Kutipan Teks →
Oleh : Iverdixon Tinungki
Setelah masa kepemimpinan PJS Ketua
Jemaat Pendeta J.J. Lontoh, STh, pada tanggal 1 Maret 2003 Pendeta Ransun Palansalaeng, STh sesuai SK BPS
Sinode GMIM ditempatkan di Jemaat Gunung Hermon sebagai Ketua Jemaat. Ketua
jemaat keempat ini bertugas kurang lebih 6 tahun hingga tahun 2009.
Pendeta Ransun Palansalaeng, STh lahir
di Manado, 13 Februari 1968. Menikah dengan Jhoni Ransun dikaruniai tiga orang
anak Regina Ransun, Refin Ransun, Ritna Ransun.
Ketika tiba di Gunung Hermon Pendeta
Ransun Palansalaeng, STh metetapkan Visi
Misi pelayanannya bagi jemaat di atas bukit itu yakni: “Menjadikan Jemaat Yang
Misioner”.
Komitmen misiologis
gereja yang diterapkannya itu tentu tak lepas dari prinsip utama yang harus
dipegang yaitu Amanat Agung Yesus Kristus dalam Mat. 28: 19-20:
“Karena itu pergilah, jadikanlah semua bangsa murid-Ku
dan baptislah mereka dalam nama Bapa dan Anak dan Roh Kudus, dan ajarlah mereka
melakukan segala sesuatu yang telah Kuperintahkan kepadamu. Dan ketahuilah, Aku
menyertai kamu senantiasa sampai kepada akhir zaman.”
Prinsip ini
adalah hal yang tidak boleh ditinggalkan dalam sebuah komitmen misiologis gereja.
Ada dua hal yang menjadi penekanan dalam ayat tersebut, yaitu:
1.
“Pergilah, jadikanlah semua bangsa murid-Ku dan baptislah mereka dalam nama
Bapa, Anak, dan Roh Kudus,” yang merupakan ajakan supaya gereja bergerak ke
luar dari lingkarannya, ke dalam dunia yang lebih luas untuk menjadilah semua
bangsa murid Yesus dengan cara membaptiskan mereka. Membawa jiwa-jiwa untuk
mengenal Yesus, dalam hal ini dalam kaitannya dengan Bapa dan Roh Kudus.
2.

Cuplikan Data →
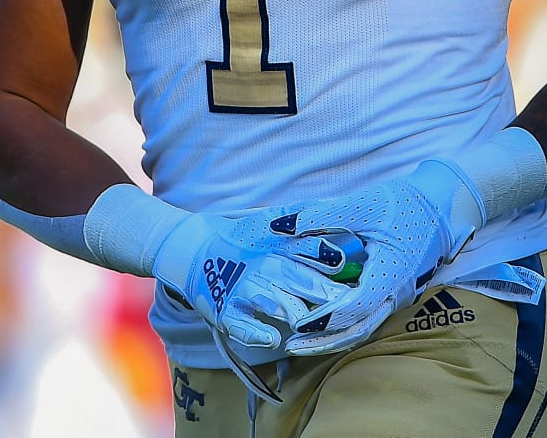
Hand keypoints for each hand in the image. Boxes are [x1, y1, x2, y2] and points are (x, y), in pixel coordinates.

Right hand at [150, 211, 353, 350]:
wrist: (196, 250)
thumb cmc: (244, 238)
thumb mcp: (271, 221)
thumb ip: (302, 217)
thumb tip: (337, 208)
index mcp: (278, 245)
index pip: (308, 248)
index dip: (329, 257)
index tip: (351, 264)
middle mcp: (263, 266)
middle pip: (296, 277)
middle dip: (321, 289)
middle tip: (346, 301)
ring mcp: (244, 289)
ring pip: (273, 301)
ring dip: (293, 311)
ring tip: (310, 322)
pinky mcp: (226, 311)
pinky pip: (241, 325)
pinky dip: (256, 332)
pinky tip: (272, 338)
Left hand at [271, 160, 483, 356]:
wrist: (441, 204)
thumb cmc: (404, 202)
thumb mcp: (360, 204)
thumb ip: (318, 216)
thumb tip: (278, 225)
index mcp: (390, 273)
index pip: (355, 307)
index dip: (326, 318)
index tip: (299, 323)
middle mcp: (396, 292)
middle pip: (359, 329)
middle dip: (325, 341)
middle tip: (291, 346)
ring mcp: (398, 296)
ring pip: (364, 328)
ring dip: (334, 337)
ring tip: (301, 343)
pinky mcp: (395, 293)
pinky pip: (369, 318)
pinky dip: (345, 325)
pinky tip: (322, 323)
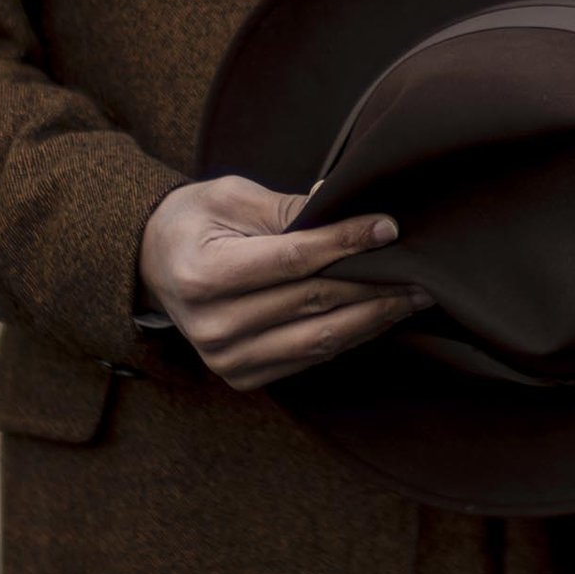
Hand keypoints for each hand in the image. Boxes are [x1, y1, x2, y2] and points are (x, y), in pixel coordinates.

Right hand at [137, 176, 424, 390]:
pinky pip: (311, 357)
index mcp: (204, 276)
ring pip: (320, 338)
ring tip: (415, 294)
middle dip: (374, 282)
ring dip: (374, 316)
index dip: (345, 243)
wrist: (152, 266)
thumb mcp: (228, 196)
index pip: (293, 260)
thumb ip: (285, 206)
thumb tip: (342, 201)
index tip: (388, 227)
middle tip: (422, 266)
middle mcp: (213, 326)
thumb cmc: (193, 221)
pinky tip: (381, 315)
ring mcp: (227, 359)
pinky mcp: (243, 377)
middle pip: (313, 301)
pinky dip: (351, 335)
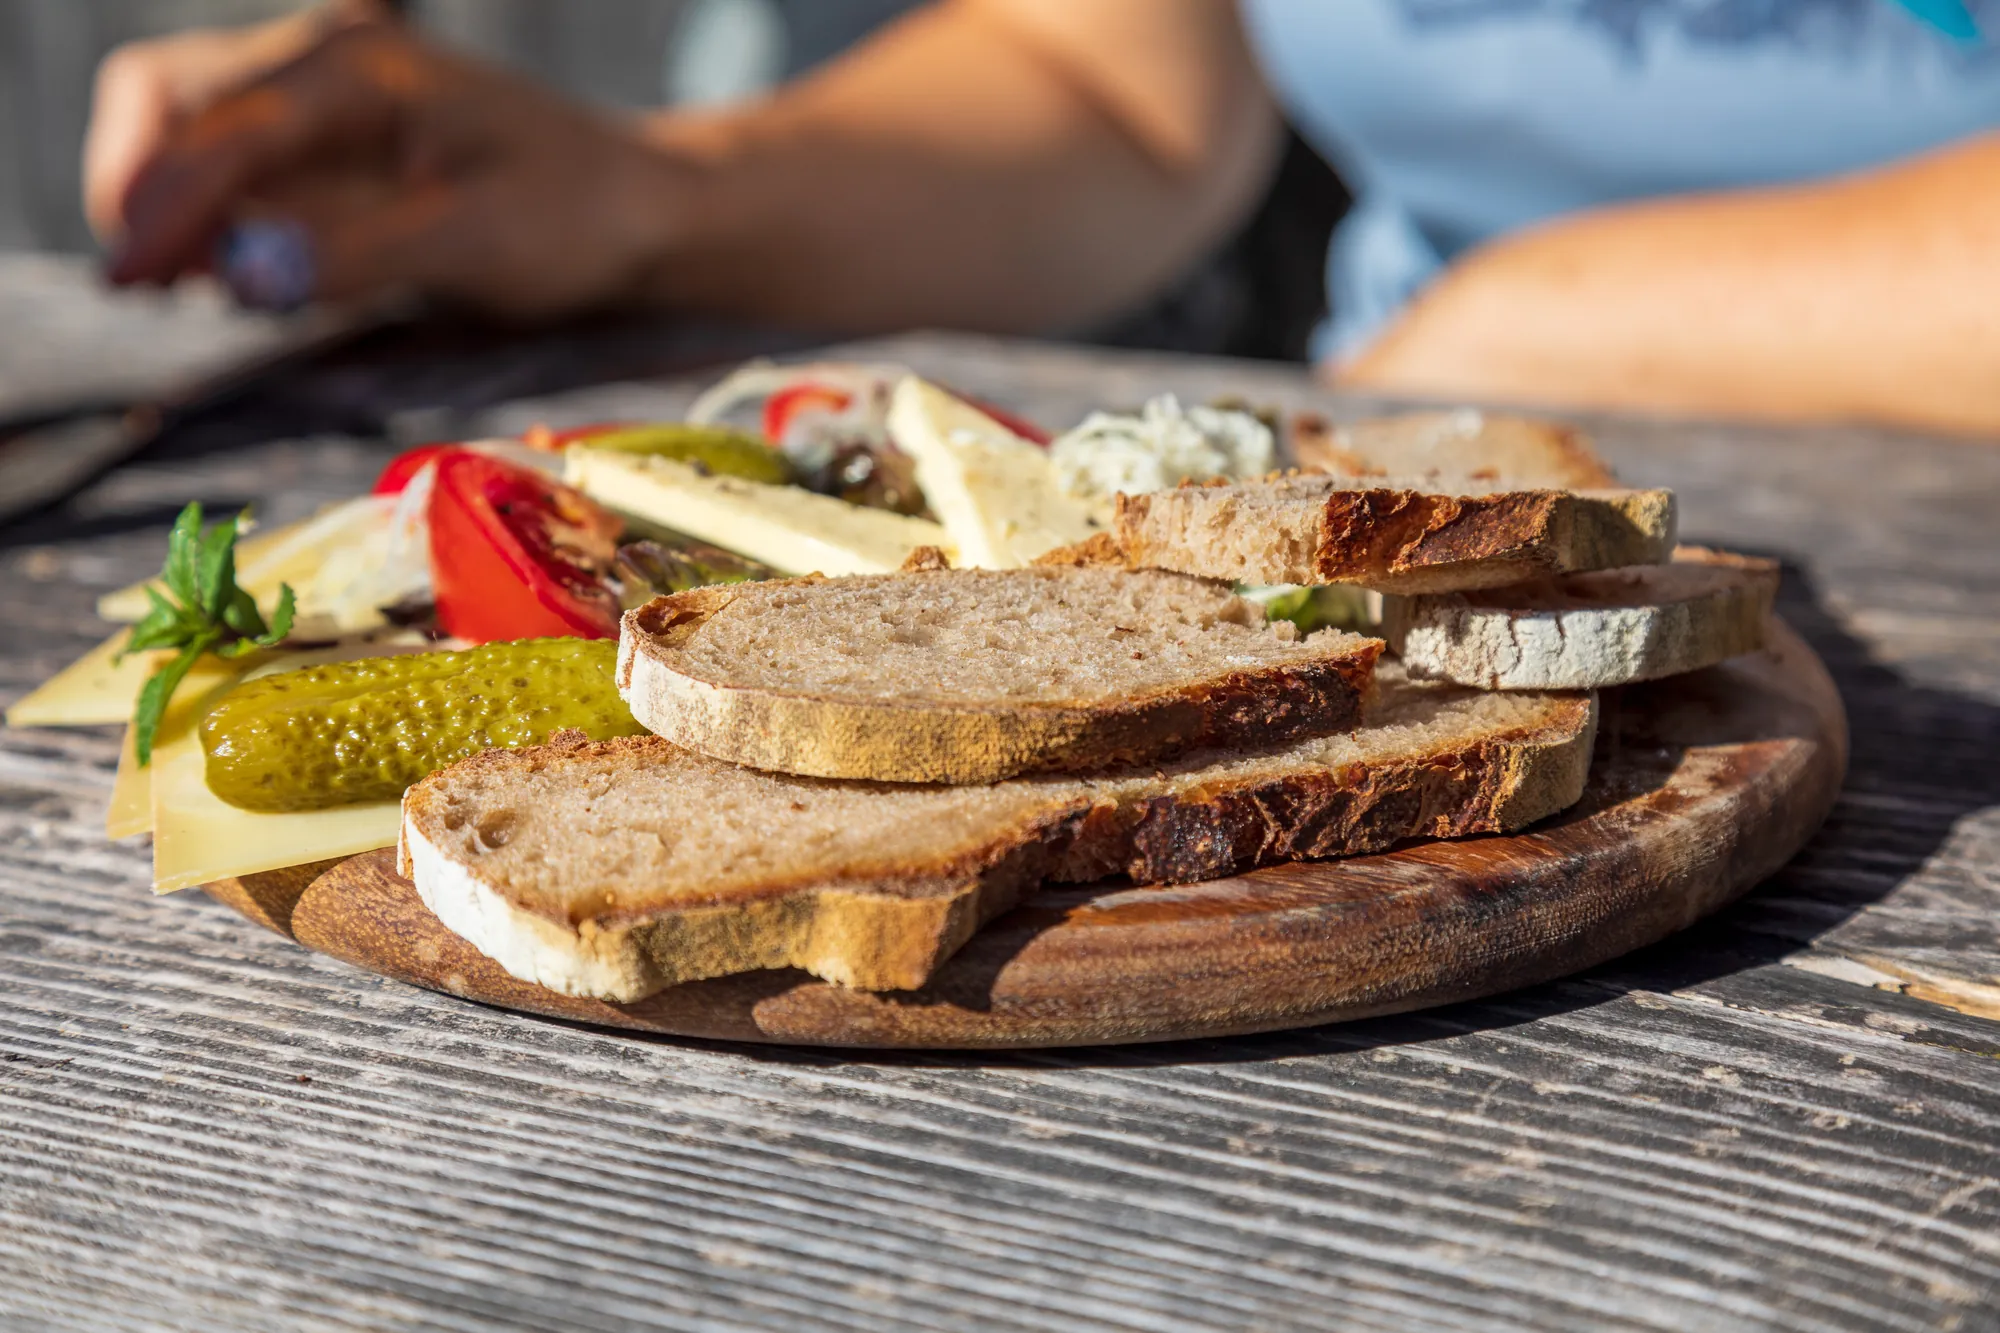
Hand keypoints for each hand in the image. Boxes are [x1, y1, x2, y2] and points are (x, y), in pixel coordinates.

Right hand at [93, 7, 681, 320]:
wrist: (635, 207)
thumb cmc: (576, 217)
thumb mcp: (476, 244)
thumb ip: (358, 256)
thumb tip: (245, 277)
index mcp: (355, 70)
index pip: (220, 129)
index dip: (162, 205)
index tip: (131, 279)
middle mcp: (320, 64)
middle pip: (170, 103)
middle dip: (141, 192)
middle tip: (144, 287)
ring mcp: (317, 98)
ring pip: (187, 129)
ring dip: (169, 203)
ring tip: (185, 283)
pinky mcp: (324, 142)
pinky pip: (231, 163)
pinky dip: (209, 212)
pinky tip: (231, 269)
==
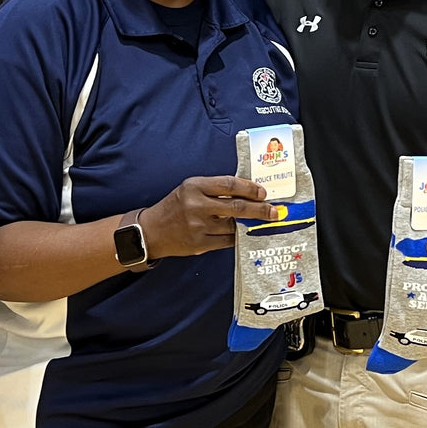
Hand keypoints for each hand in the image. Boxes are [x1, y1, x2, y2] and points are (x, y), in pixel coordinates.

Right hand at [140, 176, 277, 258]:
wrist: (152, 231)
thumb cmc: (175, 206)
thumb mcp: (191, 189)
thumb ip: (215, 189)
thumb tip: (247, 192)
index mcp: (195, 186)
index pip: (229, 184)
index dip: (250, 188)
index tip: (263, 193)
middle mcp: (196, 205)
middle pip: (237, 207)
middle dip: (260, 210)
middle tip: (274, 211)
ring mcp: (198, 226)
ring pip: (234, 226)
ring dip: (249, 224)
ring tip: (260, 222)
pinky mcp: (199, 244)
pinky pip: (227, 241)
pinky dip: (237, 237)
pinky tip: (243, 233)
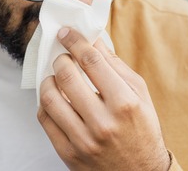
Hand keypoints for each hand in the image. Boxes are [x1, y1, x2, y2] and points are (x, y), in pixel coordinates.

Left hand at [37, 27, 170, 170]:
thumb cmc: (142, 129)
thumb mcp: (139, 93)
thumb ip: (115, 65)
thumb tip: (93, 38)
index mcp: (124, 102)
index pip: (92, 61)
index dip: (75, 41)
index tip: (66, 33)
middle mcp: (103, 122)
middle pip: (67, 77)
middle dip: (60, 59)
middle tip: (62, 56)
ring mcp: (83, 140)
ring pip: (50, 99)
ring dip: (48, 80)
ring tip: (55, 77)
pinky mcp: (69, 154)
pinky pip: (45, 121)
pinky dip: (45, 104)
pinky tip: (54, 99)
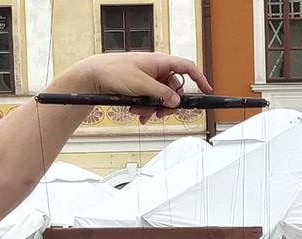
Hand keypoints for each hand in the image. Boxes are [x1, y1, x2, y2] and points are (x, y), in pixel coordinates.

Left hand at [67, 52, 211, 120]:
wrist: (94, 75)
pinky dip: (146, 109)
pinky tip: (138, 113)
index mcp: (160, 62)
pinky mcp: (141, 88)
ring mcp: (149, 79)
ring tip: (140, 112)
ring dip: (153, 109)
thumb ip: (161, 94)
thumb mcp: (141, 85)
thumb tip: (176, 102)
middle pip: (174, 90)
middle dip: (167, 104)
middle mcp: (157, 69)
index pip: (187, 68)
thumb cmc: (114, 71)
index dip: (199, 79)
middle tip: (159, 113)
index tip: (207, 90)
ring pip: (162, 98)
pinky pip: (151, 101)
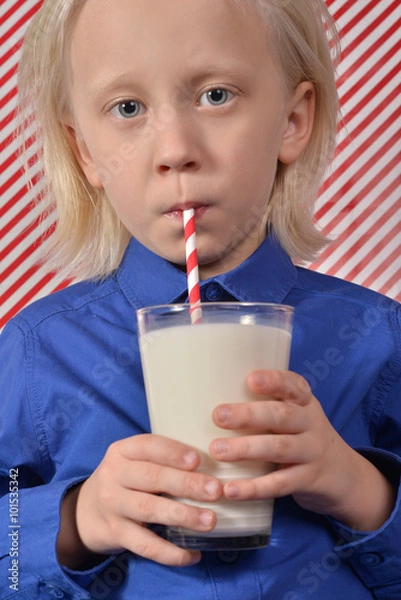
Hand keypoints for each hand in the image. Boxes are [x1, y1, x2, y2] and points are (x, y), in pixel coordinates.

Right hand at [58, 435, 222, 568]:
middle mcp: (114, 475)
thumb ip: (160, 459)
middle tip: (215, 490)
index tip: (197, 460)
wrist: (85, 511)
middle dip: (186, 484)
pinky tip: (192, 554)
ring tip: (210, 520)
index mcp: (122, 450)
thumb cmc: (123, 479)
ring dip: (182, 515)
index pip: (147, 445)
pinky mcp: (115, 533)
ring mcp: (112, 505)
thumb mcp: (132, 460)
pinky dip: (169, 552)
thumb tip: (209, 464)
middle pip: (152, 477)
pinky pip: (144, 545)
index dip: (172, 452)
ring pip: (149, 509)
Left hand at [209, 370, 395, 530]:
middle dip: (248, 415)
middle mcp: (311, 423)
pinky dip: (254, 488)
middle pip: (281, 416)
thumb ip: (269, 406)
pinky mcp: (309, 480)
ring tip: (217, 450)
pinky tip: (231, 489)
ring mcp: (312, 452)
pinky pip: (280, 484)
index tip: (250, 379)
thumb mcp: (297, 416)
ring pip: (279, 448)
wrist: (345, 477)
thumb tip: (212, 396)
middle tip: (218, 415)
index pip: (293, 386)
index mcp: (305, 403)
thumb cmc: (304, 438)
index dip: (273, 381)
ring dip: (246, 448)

Tindakan yang Diperlukan →
1. Menurut kutipan teks, di mana dan kapan Pendeta Ransun Palansalaeng lahir?
2. Salin dari kutipan teks bagian yang dimulai pada kata-kata "Oleh : Iverdixon" dan berhenti setelah kata-kata "Ransun, Ritna Ransun.".
3. Sebutkan nama semua anak Pendeta Ransun Palansalaeng yang tercantum dalam kutipan teks.
Entri-entri data tidak berhubungan dengan kutipan teks.

Hasil Tiap Tugas →
1. Di Manado, 13 Februari 1968.

2.
Oleh : Iverdixon Tinungki
Setelah masa kepemimpinan PJS Ketua
Jemaat Pendeta J.J. Lontoh, STh, pada tanggal 1 Maret 2003 Pendeta Ransun Palansalaeng, STh sesuai SK BPS
Sinode GMIM ditempatkan di Jemaat Gunung Hermon sebagai Ketua Jemaat. Ketua
jemaat keempat ini bertugas kurang lebih 6 tahun hingga tahun 2009.
Pendeta Ransun Palansalaeng, STh lahir
di Manado, 13 Februari 1968. Menikah dengan Jhoni Ransun dikaruniai tiga orang
anak Regina Ransun, Refin Ransun, Ritna Ransun.

3. Regina Ransun, Refin Ransun, Ritna Ransun